[Data items]

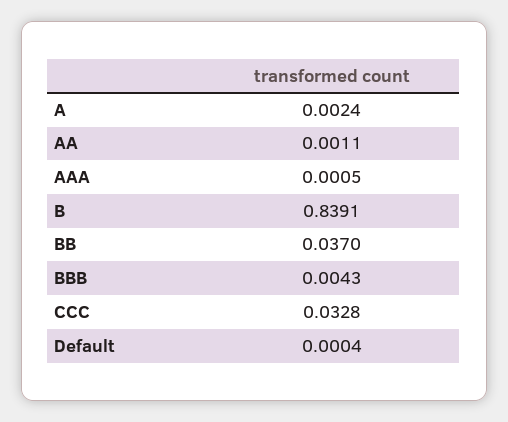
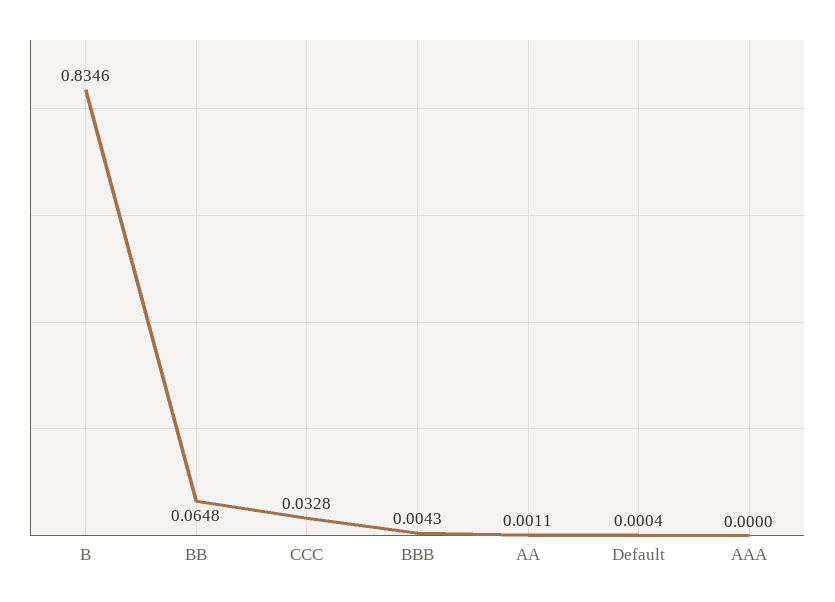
A: 0.0024 -> none
AAA: 0.0005 -> 0
B: 0.8391 -> 0.8346
BB: 0.037 -> 0.0648

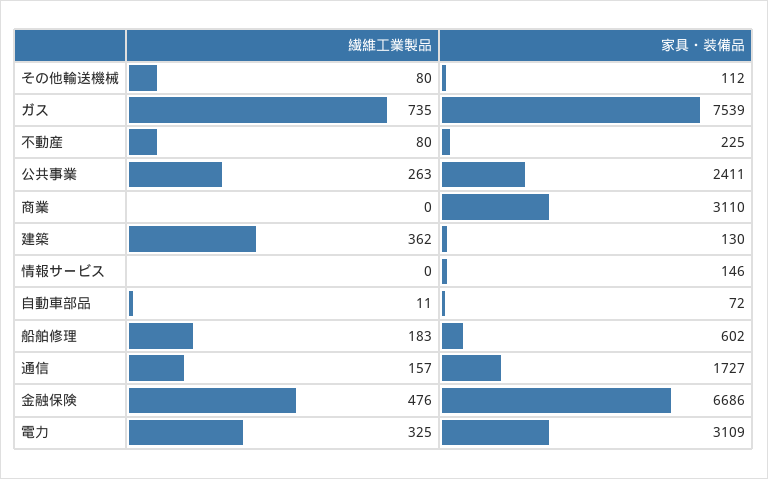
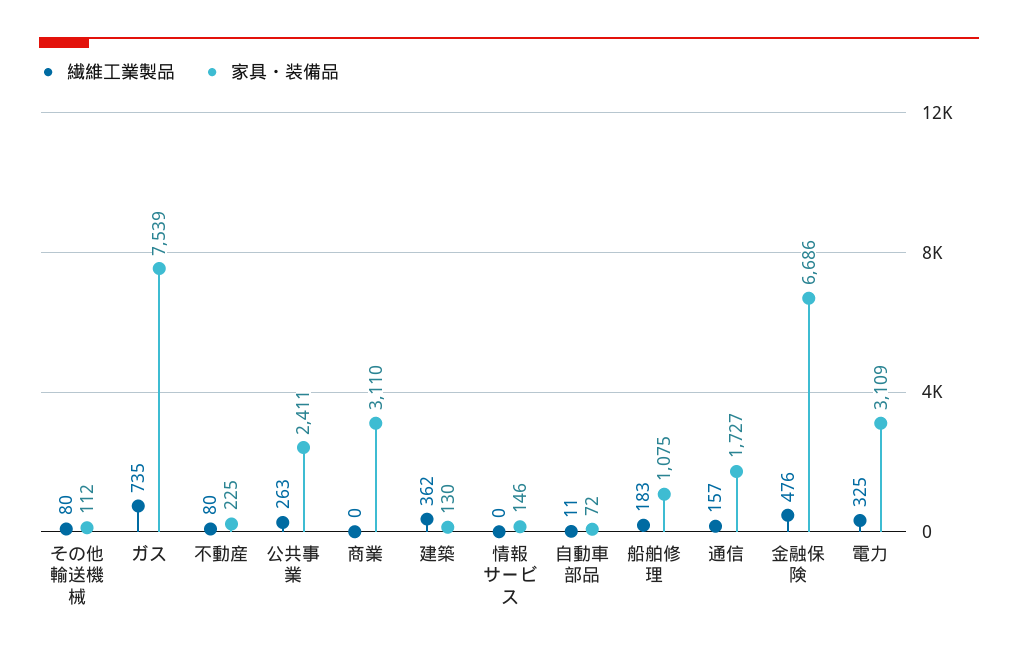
家具・装備品, 船舶修理: 602 -> 1075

[Task brief]:
In the copy, include no pictures; otherwise transcribe the entries exactly.

[Solution to this task]:
A: 0.0024 -> none
AAA: 0.0005 -> 0
B: 0.8391 -> 0.8346
BB: 0.037 -> 0.0648

家具・装備品, 船舶修理: 602 -> 1075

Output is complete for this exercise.